The Solid-State Hard-Ball Model and Young’s Modulus

Tungsten is a ferri-type paramagnetic metal in that its paramagnetism obeys the Neél ferrimagnetic formula in fitting susceptibility data χ from low of 5K to high of 300K [1] and 1800K [2]. The magnetic susceptibility data of VI B elements, Cr, Mo, and W are increasing with temperature, quite different from that of V B elements, V, Nb, and Ta that have decreasing trend with temperature [3]. This means that the electronic configurations of elements play important role in their properties, e.g., Young’s moduli of VI B are greater than that of V B. χ inverse is equal to the inverse of the diamagnetic χ Curie [1], plus the inverse of the paramagnetic χ Pauli, and plus the inverse of the diamagnetic χ _{lattice/phonon}. The inverse of the diamagnetic χCurie has the form of T/C where T is in K, and the negative C is also in K; the inverse of the paramagnetic χPauli is independent of T, and hence a constant; while the inverse of the diamagnetic χ_{lattice/phonon} has the form of -b/(T–θ_p) in which b and θp are respectively positive and negative parameters.
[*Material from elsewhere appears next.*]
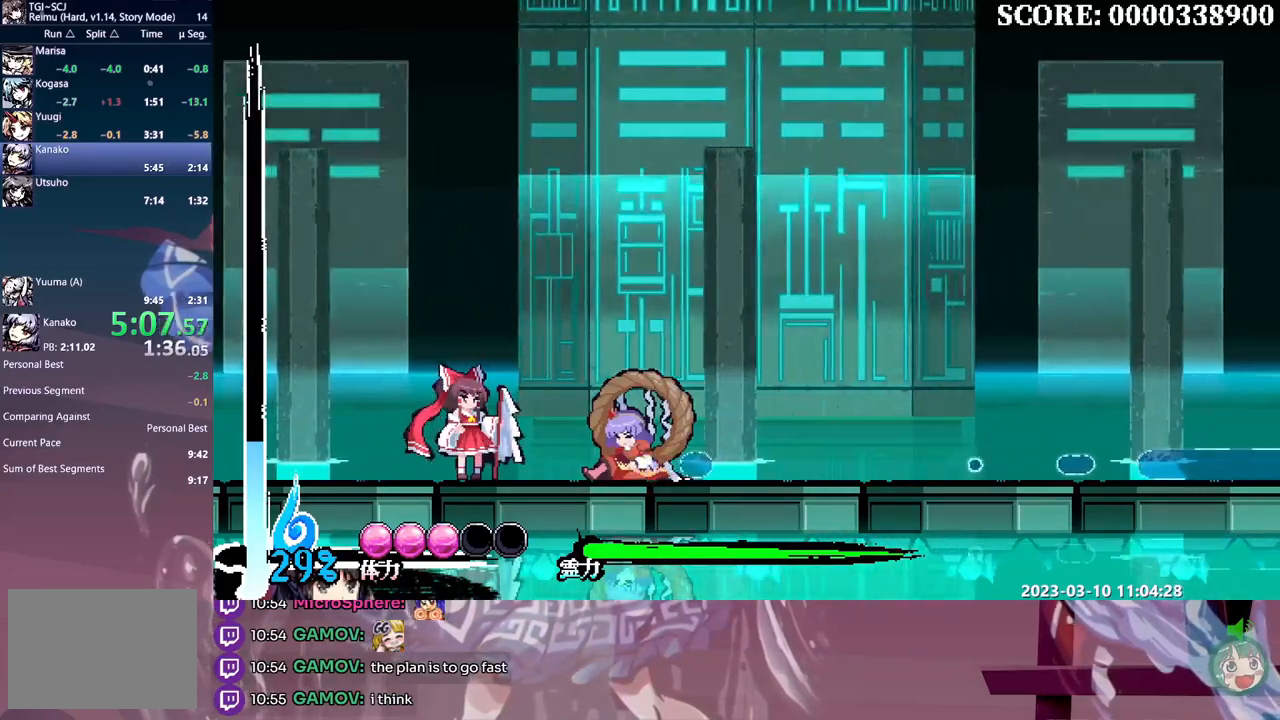
{"buttons": ["B", "DPAD_RIGHT"], "events": [[33, "B", "up"], [117, "B", "down"], [167, "B", "up"], [367, "B", "down"]]}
According to the above discussion, for W χ increases with T, the inverse of χ decreases with T, therefore χ_{Curie-diamagnetic} dominates χ since it is a negative value; while for V B elements χlattice/phonon dominates χ. The diamagnetic χ_Curie comes from the demagnetizing field in the vacancy (0.32) of W in-between the hard ball arrangement (0.68) of atoms in the lattice [1]. The ratio of 0.32 to 0.68 is near the absolute value of that of atoms with the anti-direction (-0.985) to paradirection spins (1.985) by the calculation in the Neél ferrimagnetic formula. Thus one can say that VI B elements obey more likely the hard ball model than do VB elements. It also tells that those with high Young’s modulus fit the hard ball model more than those with low Young’s modulus and the phonon effect is greater with lower modulus than with higher modulus, and reversely in this case.

1. Chen SK, Jou BW, Tsai YT (2018) Ferri-paramagnetism of tungsten and its carbide cermets for elevated temperature application. Chinese Journal of Physics 56: 303-307.
2. Kriessman CJ (1953) The high temperature magnetic susceptibility of V, Nb, Ta, W, and Mo. Rev Mod Phys 25: 122-126.
3. Kittel C (1996) Introduction to solid state physics, (7th edn), John Wiley, Hoboken, NJ, USA, 14: 437.